*** Provided data ***

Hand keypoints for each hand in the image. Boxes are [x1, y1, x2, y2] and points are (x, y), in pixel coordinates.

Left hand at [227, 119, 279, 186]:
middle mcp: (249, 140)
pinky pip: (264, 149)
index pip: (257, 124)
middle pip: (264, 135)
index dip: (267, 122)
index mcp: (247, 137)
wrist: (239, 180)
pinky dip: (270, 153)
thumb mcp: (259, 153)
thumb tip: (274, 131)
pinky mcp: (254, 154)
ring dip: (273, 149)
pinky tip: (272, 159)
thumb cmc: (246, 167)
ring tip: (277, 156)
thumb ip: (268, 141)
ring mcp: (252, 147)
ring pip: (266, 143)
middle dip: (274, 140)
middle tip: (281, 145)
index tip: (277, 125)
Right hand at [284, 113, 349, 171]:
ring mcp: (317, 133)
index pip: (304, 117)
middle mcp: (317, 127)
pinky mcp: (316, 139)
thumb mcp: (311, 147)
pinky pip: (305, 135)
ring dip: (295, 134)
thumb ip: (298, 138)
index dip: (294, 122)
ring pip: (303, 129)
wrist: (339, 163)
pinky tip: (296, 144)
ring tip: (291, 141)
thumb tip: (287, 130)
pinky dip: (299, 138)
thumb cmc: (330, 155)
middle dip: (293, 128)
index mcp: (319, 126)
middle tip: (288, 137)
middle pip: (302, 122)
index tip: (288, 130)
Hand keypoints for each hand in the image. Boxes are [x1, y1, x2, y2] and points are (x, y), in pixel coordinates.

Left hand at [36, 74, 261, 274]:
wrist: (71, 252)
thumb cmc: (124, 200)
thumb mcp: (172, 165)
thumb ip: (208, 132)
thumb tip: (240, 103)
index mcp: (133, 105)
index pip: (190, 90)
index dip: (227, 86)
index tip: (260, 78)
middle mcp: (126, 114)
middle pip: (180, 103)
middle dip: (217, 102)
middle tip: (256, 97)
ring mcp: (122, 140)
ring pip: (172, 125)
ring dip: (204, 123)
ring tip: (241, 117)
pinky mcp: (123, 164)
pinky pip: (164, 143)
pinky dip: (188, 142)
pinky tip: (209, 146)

***

■ Problem requirements ■
All lines of the entries containing the string "index" must be shown in full.

■ Exercise response ■
index pip: (257, 124)
index dip: (267, 122)
index mcp: (247, 137)
index tip: (277, 125)
index pip: (304, 117)
index dip: (294, 122)
index mcp: (319, 126)
index tip: (288, 130)
index mcp: (133, 105)
index pip: (190, 90)
index dip: (227, 86)
index tip: (260, 78)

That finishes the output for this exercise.